The US Air Force is quietly reshaping the future of presidential airlift. In a move that underscores how complex and long-term these programs have become, the service has decided to buy two Boeing 747-8 aircraft from Lufthansa to support training and sustainment for the next generation of Air Force One.
Building a Future for the 747-8 Fleet
The 747-8 line is no longer in active production, and it is a very different aircraft from the aging 747-200 models that currently serve as Air Force One. To bridge that gap, the Air Force is spending roughly $400 million to procure two additional 747-8s that will serve as training platforms and spare sources for the future VC-25B fleet.
An Air Force statement framed the purchase as a way to build a coherent training and sustainment strategy for the presidential 747-8i fleet before the existing 747-200s are retired. The first Lufthansa aircraft is expected to be delivered early next year, with the second slated to arrive before the end of 2026. Lufthansa, for its part, has said it is continuing the planned “rollover” of its 747 lineup in 2026, which includes phasing out two 747-400s and two 747-8s, but the carrier has not publicly confirmed the buyer.
A Delayed Flagship
The decision comes against the backdrop of significant delays in the core replacement program. Boeing’s contract to deliver two new VC-25B aircraft originally targeted a 2022 handover. That timeline has slipped several times. An Air Force official signaled earlier this year that the first jet might arrive as early as 2027, but the latest schedule now points to mid-2028 for initial delivery.
That still leaves open the possibility that Donald Trump, if in office, could fly on one of the new aircraft before the end of a future term. One of the current presidential jets has been in service since 1990, a reminder of how long these airframes stay in operation and how much modification, hardening, and specialized equipment go into making them suitable for a head of state.
On December 12, the Air Force awarded a $15.5 million modification to its existing VC-25B contract, pushing the face value of the program above $4.3 billion. Officials described the latest costs as tied to integrating new communications capabilities, ensuring the aircraft can meet mission requirements that have evolved since the baseline plan was set.
Parallel Questions About a Qatari Jet
Running alongside the formal VC-25B program is a separate, more controversial story: Trump’s acceptance of a donated Qatari jet he has touted as a future presidential aircraft. The jet is undergoing work, and Trump has suggested it could be ready for use on an aggressive timeline, even as aviation experts and former officials express deep skepticism about both the schedule and the concept itself.
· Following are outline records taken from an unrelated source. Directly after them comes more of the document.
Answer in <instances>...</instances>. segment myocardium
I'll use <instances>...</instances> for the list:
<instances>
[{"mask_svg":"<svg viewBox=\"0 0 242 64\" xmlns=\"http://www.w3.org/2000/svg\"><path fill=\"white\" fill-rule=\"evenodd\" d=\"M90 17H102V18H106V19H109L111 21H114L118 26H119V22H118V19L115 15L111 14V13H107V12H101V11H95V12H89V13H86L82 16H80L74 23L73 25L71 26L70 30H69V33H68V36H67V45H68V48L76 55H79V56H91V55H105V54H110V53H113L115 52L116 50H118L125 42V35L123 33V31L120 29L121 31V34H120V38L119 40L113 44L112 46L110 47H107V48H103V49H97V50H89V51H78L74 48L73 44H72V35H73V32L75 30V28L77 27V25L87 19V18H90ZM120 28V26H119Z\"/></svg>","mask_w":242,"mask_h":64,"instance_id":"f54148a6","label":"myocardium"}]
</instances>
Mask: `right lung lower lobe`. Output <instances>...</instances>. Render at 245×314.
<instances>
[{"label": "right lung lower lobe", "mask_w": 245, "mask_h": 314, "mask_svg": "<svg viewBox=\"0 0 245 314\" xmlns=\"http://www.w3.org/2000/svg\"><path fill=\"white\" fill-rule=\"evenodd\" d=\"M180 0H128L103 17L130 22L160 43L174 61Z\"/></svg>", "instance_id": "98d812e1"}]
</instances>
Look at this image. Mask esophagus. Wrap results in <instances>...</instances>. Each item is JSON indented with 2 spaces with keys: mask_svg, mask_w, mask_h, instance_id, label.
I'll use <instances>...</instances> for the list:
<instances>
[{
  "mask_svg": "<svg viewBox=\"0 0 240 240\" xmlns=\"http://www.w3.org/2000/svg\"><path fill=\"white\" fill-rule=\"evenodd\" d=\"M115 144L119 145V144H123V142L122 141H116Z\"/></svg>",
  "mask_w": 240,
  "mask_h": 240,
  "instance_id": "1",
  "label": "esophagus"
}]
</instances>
Questions swirl around the legality and ethics of accepting such a gift from a foreign government, as well as the security implications of relying on a platform not purpose-built and hardened under US government oversight. Outfitting a jet to serve as Air Force One requires secure communications, defensive systems, extensive redundancy, and the ability to function as a flying command post. Critics doubt a donated airframe can be brought up to that standard in a matter of months.
A Long Horizon for Presidential Airlift
Taken together, the Lufthansa purchases, the VC-25B delays, and the Qatari jet controversy capture how slow, expensive, and politically fraught modern presidential airlift has become. The Air Force is still modifying the main VC-25B aircraft in San Antonio, layering on new systems while juggling cost growth and schedule slips.
Yet the logic behind the additional 747-8 buys is straightforward: if the US plans to rely on heavily modified 747-8s to carry the president for decades, it needs a stable pipeline of parts, trained crews, and maintenance experience tailored to that specific airframe. Buying surplus jets from a commercial operator like Lufthansa is a pragmatic way to seed that ecosystem, even as the flagship aircraft themselves remain years away from operational service.